Carl Edward Roland climbed atop a 25-story construction crane in Atlanta while wanted in connection with a Pinellas County murder. He stayed on the crane and on national news for days.
But for Jennifer L. Gonzalez's family, the pain has been much more private and much longer-lasting than Roland's bizarre days in the spotlight in 2005.
Her mother, Cindy LeVan, said the pain of losing her 36-year-old daughter is "indescribable. You just sit back and hope nobody else will ever have to go through this."
Gonzalez was a friendly, artistic, fun-loving person, she said, and "her children meant the world to her. She was full of life and it was taken far too soon."
Roland's goes on trial this week on a first-degree murder charge, four years after Gonzalez's death. LeVan and other family members plan to attend.
Gonzalez, who grew up in Pinellas Park, was a mother of two girls, ages 4 and 14 at the time of her death. She taught preschool and worked at Target.
She and Roland dated on and off for four years. He was 41 then, working as a computer software salesman.
On the Sunday before her death, Roland told a couple he knew that Gonzalez had been cheating on him. He asked if they knew how he could get a gun so he could kill her, according to court records.
On the following Tuesday, sheriff's investigators say Roland went to Gonzalez' Oldsmar apartment and strangled her. Her body was found in a nearby retention pond.

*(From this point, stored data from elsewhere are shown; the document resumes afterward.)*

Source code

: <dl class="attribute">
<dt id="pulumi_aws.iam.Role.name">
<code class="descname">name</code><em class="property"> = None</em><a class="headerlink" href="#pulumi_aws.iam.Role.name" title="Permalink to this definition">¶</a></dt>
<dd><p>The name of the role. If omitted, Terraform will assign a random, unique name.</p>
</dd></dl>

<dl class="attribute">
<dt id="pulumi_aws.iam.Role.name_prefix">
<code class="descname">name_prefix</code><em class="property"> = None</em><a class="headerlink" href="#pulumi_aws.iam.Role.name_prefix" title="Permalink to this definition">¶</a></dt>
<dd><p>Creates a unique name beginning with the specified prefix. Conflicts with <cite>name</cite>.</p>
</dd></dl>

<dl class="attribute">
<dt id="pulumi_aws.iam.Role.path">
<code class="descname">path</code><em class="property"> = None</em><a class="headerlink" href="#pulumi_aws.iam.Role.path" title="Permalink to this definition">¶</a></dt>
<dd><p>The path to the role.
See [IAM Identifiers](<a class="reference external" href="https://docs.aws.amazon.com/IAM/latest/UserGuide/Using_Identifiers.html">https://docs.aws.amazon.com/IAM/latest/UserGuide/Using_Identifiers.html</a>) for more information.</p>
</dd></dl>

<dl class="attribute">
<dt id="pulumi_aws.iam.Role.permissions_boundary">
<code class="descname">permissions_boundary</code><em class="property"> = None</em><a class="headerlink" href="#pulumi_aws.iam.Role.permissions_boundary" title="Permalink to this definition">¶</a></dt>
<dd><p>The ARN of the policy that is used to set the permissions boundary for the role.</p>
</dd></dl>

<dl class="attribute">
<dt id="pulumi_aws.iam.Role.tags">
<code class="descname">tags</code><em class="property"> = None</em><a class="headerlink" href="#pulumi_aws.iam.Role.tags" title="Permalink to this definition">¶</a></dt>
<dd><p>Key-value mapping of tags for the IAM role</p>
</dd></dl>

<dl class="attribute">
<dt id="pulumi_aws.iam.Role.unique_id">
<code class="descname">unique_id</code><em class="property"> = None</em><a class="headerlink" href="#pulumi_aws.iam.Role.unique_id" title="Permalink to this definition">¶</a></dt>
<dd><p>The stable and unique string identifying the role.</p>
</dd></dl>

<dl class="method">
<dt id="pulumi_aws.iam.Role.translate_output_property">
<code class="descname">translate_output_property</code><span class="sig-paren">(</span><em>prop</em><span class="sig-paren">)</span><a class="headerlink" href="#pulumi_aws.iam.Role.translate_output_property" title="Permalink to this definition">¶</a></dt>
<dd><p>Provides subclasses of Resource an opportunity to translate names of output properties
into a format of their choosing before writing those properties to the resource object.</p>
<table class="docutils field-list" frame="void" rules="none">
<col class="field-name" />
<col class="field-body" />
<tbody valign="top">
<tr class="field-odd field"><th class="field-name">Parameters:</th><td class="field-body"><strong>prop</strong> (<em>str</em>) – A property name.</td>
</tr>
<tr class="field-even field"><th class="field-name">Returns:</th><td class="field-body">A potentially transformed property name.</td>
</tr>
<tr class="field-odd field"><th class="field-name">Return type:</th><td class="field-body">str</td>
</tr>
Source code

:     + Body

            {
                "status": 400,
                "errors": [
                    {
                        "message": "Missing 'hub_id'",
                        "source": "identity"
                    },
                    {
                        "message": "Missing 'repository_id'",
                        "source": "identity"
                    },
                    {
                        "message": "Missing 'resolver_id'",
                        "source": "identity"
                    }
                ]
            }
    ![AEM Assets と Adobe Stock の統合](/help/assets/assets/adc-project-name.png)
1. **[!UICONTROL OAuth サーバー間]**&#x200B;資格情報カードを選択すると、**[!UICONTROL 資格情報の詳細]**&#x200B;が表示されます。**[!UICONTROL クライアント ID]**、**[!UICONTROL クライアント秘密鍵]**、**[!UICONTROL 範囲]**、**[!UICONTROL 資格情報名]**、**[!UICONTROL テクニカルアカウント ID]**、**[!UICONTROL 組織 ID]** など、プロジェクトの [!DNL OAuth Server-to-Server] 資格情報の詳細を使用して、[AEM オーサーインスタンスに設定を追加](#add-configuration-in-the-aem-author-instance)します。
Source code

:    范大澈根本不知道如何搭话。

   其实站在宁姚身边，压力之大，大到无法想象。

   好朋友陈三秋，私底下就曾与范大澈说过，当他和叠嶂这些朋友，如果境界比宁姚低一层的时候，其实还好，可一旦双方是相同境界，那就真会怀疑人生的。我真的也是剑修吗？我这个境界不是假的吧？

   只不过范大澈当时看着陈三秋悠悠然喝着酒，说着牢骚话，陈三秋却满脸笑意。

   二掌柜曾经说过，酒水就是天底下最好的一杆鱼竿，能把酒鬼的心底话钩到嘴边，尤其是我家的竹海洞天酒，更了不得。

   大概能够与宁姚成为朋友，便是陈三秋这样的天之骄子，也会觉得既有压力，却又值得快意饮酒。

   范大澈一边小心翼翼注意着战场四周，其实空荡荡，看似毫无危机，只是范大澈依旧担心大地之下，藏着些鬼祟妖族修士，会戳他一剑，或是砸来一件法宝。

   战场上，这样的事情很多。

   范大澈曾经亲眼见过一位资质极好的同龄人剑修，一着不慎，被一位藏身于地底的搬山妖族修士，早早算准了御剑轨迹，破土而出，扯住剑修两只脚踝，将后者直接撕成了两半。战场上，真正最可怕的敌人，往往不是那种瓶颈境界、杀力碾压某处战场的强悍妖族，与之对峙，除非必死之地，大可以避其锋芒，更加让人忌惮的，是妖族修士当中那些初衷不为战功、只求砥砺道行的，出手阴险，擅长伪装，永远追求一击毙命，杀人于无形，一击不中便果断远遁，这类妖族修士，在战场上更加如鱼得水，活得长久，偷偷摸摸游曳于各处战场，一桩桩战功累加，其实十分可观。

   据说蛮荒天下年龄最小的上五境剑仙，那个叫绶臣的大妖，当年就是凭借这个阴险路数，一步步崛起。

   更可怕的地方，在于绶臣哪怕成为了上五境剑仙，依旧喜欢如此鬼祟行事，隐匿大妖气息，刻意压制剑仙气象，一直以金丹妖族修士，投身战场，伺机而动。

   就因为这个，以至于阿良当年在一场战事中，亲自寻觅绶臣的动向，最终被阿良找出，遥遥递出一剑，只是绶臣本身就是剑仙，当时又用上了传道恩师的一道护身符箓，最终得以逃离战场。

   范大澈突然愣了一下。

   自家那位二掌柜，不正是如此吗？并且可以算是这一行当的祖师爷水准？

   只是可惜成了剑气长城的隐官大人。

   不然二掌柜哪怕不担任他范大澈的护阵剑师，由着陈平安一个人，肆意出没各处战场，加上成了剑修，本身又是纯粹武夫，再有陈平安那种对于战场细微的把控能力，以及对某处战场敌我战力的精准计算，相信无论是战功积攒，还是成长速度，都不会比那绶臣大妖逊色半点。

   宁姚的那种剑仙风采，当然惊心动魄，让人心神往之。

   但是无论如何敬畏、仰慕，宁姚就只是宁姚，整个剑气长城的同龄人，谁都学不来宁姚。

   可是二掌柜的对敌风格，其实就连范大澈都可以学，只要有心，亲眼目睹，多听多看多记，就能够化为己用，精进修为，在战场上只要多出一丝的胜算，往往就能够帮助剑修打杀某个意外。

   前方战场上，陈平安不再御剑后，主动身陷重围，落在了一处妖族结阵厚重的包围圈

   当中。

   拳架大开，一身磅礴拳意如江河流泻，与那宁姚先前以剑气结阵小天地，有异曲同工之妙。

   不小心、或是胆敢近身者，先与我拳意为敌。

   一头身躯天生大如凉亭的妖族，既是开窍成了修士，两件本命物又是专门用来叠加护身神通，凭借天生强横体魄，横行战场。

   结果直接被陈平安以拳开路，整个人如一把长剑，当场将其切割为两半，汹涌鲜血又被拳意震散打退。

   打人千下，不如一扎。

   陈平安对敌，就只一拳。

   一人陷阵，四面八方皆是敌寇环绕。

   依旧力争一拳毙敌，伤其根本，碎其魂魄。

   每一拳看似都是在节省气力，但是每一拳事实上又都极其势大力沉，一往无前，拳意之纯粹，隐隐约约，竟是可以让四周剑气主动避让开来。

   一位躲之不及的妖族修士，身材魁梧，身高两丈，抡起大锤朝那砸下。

Roland's trial was stalled in 2006 when a judge declared him mentally incompetent, and unable to stand trial. He was transferred to a state mental health facility.
In cases like this, defendants who make progress in treatment and can understand the nature of the charges against them can later be declared mentally competent. Roland is now considered mentally fit for trial.
But for Gonzalez' family, the delay prolonged the pain.
"We cannot help but wonder what state of mind Jennifer was in as she was fighting for her life," family members wrote in a letter to Pinellas-Pasco Circuit Judge Timothy Peters.
"We know what state of mind our entire family has been in since losing Jennifer. Until the matter now facing the court is moved forward and justice is served, the anxiety and depression that our family has felt every day, will continue to be felt every day."
Jury selection is scheduled to begin this morning.